Edit to reflect the discussion in the comments (thanks to @Useless for pointing it out): Note that this works fine for empty result ranges, eg

  • when both inf and sup are less than the smallest element in the set
  • when both are greater than the greatest element
  • when there are no elements within [inf, sup] (in your example, say inf=25, sup=29 )

But if you pick inf > sup so that the returned iterators refer to different elements, then its.first > its.second , which would make the for loops (as I wrote them above) fail. So it is up to you to ensure that inf <= sup (just like for any other for loop you might be writing).

It seems you just want this:

auto it_l = myset.lower_bound(inf);
auto it_u = myset.lower_bound(sup + 1);

This way, you'll get the half-open interval [it_l, it_u) such that all elements i in it come from myset and are inf <= i <= sup (ie precisely what you want). Half-open iterator intervals are what the entire standard library works with, so you should be fine.

C++ works with half-open ranges . That is, [inf, sup) , never [inf, sup] . The half-open-range idiom is well supported by the standard library: just use std::set::lower_bound and std::set::upper_bound . (Not std::upper bound etc). The closed-range one is not, you are on your own if you insist on using it.
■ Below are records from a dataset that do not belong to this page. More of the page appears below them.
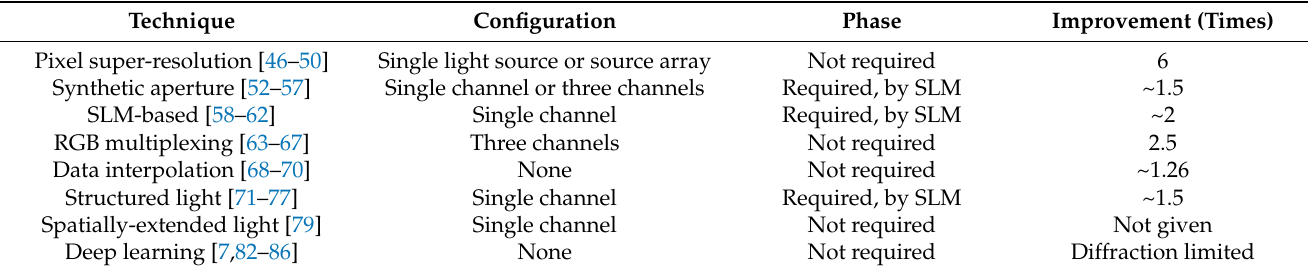
Table 1. Characteristics of various resolution enhancement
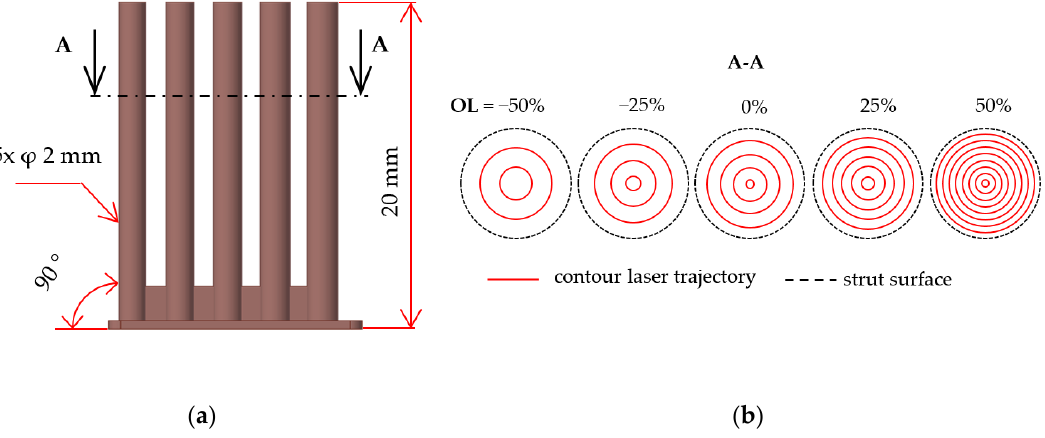
Figure 5. ( a ) Shape of the samples with inclination of 90°; ( b ) contour strategy with different overlap parameter.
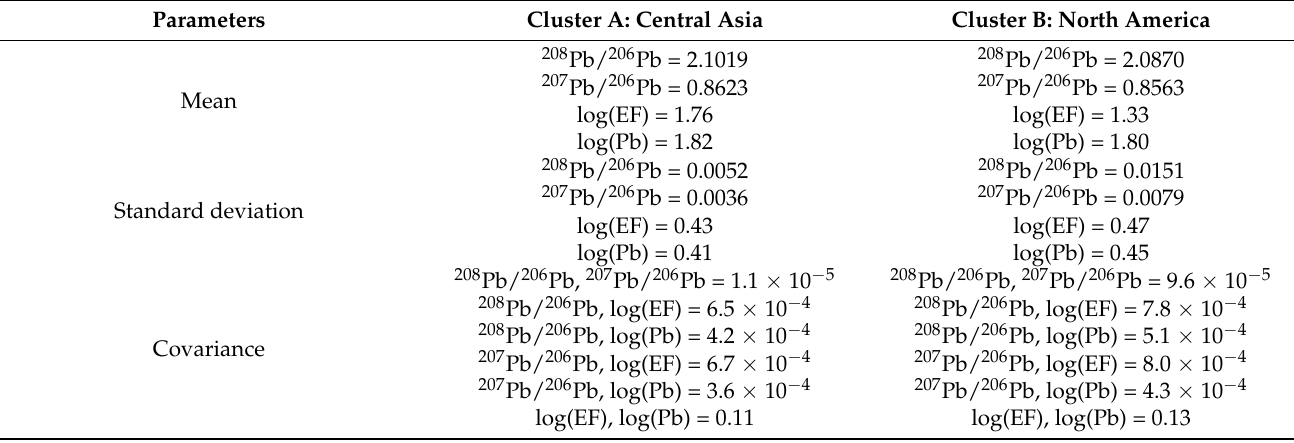
Table 2. Parameters for the two clusters resulting from Gaussian Mixture Modeling (GMM) on Pb isotope ratio, enrichment factors (EFs), and Pb concentration values measured in PM 10 samples collected at Ny-Ålesund from 2010 to 2018. Parameters Cluster A: Central Asia Cluster B: North America 208 Pb/ 206 Pb = 2.1019 207 Pb/ 206 Pb = 0.8623 Mean log(EF) = 1.76 log(Pb) = 1.80 Standard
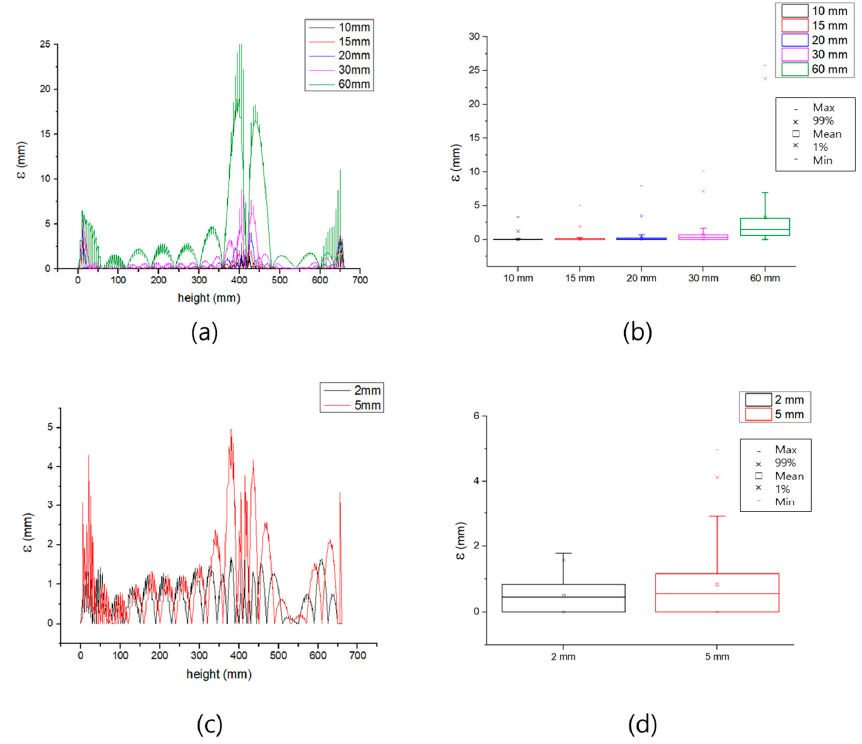
Figure 5. Graphs of the simulation results; ( a ) surface error of uniform slicing with respect to the height; ( b ) box chart of surface error of the uniform slicing; ( c ) surface error of the adaptive slicing with spec to the height; ( d ) box chart of surface error of the adaptive slicing.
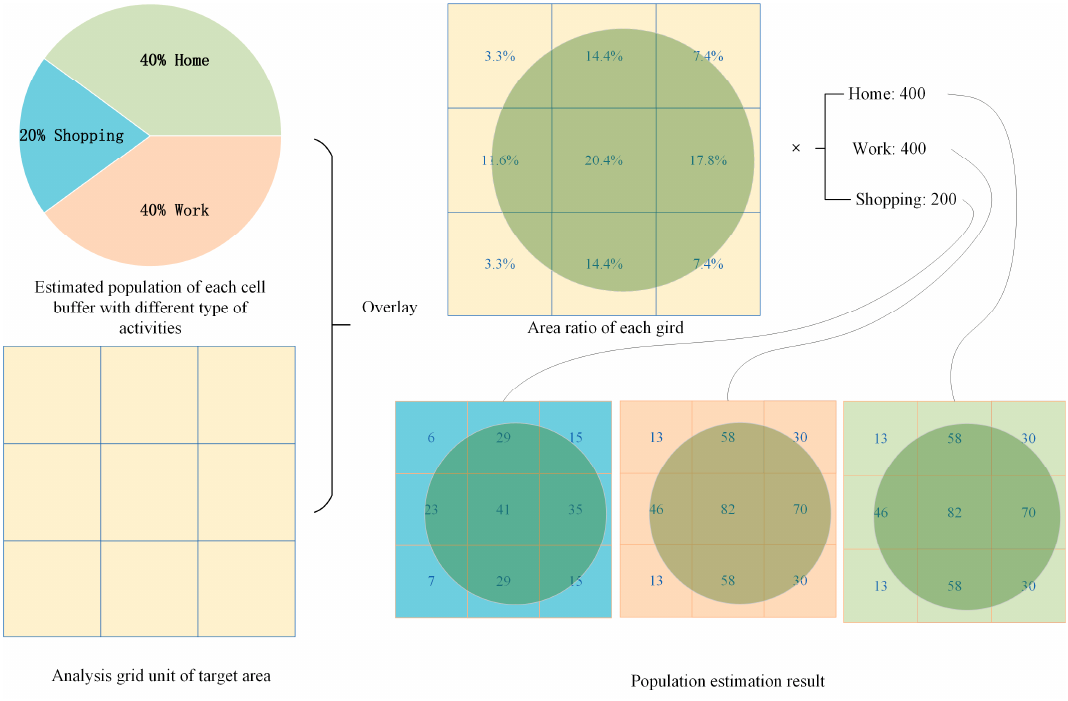
Figure 2. The implementation process of area weight interpolation method for activity distribution estimation, using sample data.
I would recommend adopting the standard ways and switching to half-open ranges everywhere.

Its not clear why you say upper and lower bound don't do what you want.

lower_bound will return an iterator pointing to the first element you are trying to find (the first element that is not less than the argument)

upper_bound gives you the first element greater than the argument (so 70 in your example) but that's how stl iterators work, end points to one-beyond-the-last-element.

These 2 iterators can be used to make a copy of the elements if you really want a copy - but you can also just use them to access the elements of the original collection - and that range would include 60 but not 70 in your example.